== TEXTO DE LECTURA ==
☆ ☆ ☆

A
mi amigo Raimundo, que nos va
a
servir pronto la mejor cerveza del mundo
Vivo encima de un bar, cerrado estos días a
causa del confinamiento. En estas fechas debería ser todas las tardes un
hervidero de gente del barrio en torno a conversaciones de fútbol o de la
Cuaresma que va terminando. A veces, en situaciones normales, los parroquianos gritan
más de la cuenta a horas intempestivas, y a uno le cuesta concentrarse en la
lectura del periódico o del libro, en la meditación o en el deseo de dormir,
una vez apagada la luz de la mesita de noche.
Sin embargo, son voces que no terminan de
molestar demasiado, porque ya sabemos que vivimos en una sociedad tan ruidosa
que hasta en los tanatorios somos capaces de montar una feria de conversaciones
en voz altisonante.
El ruido de alguna manera exorciza los
fantasmas y nos protege. Forma parte de nuestra cultura hispánica, quizás
porque nunca nos hemos parado a ver del todo las ventajas del silencio. Se da
uno cuenta de todo esto cuando viaja a otros países, en los que el silencio
forma parte de la educación más exquisita.

☆ ☆ ☆

== ENUNCIADO DE LA TAREA ==
Responda brevemente a las siguientes preguntas sobre el texto de lectura.
(a) ¿A causa de qué está cerrado el bar estos días?
(b) ¿De qué temas giran las conversaciones de la gente del barrio en estas fechas?
(c) ¿En qué lugares, según el texto, somos capaces de montar una feria de conversaciones en voz altisonante?

☆ ☆ ☆

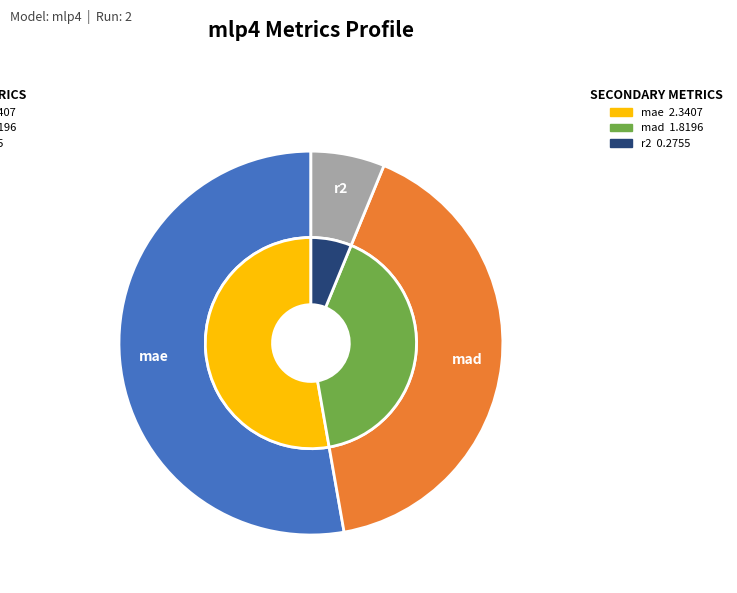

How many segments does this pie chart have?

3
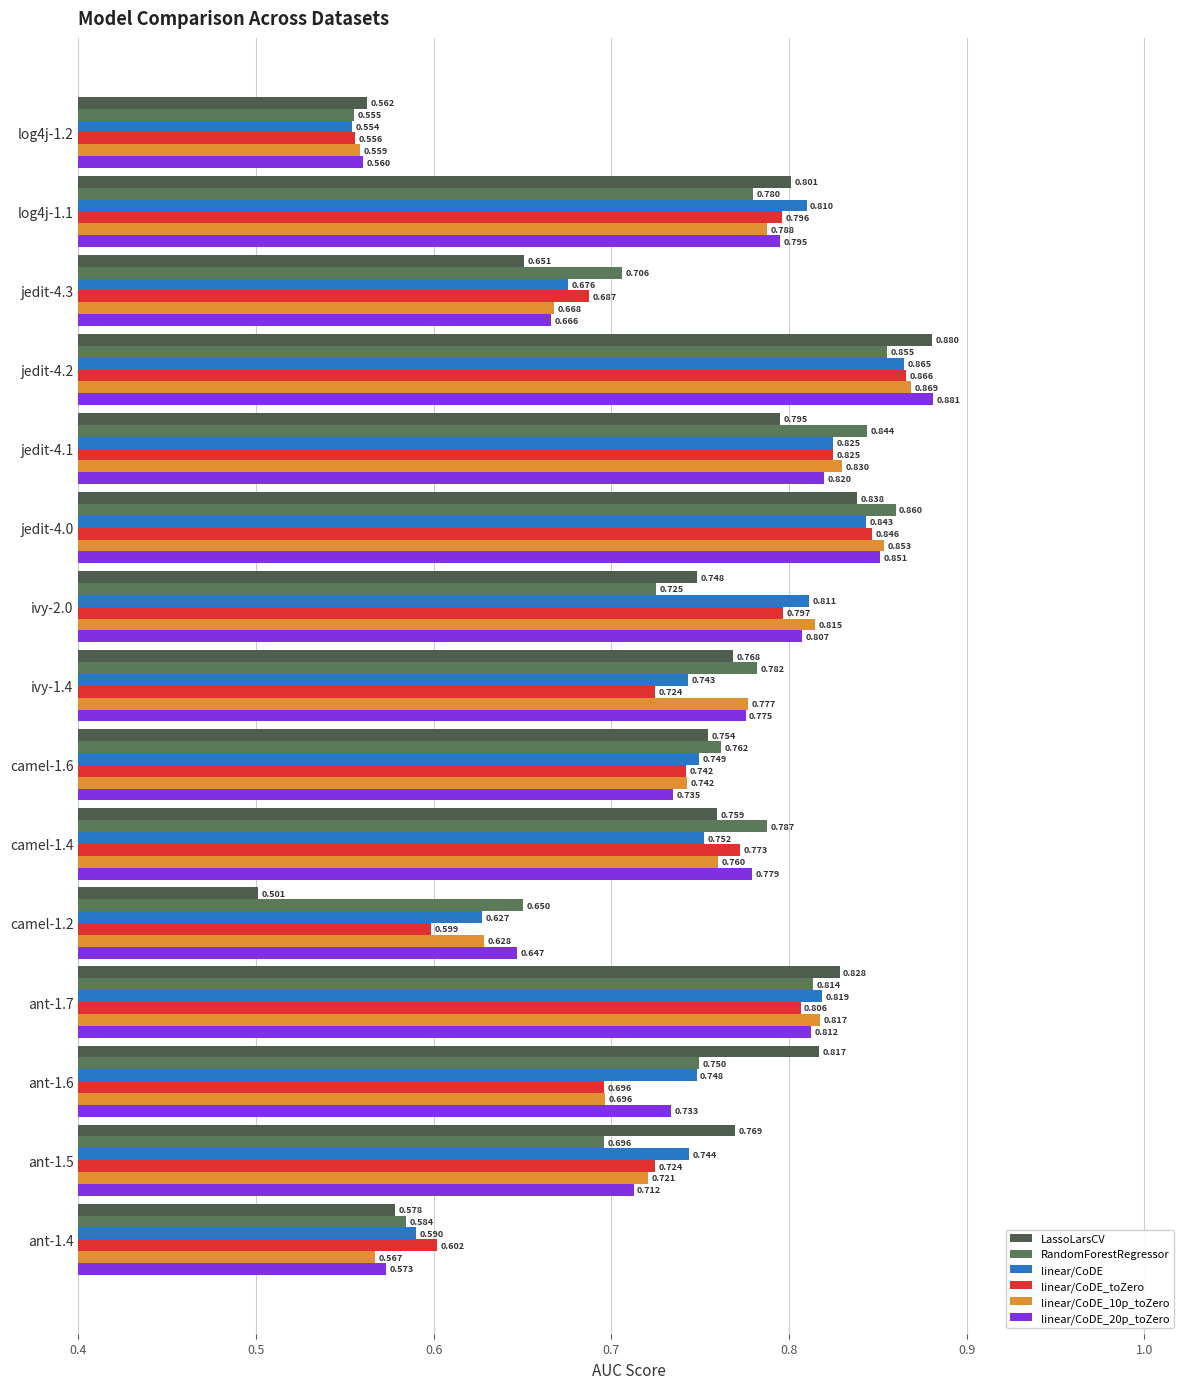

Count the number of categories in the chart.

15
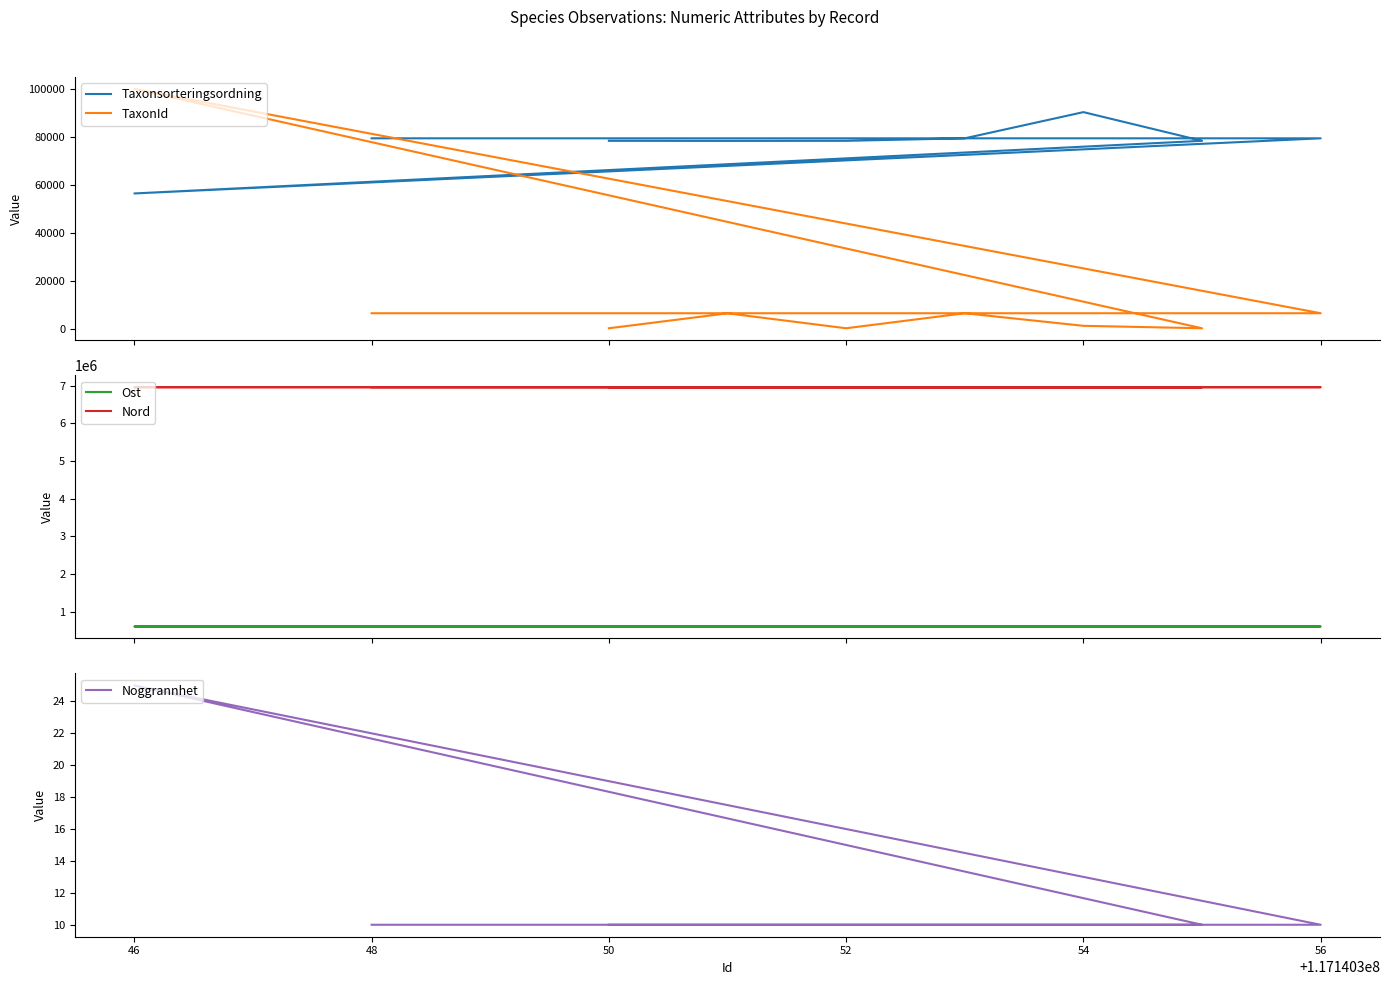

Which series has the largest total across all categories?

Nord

☆ ☆ ☆

== SOLUCIÓN PROPUESTA ==
(a) A causa del confinamiento.
(b) De fútbol o de la Cuaresma que va terminando.
(c) En los tanatorios.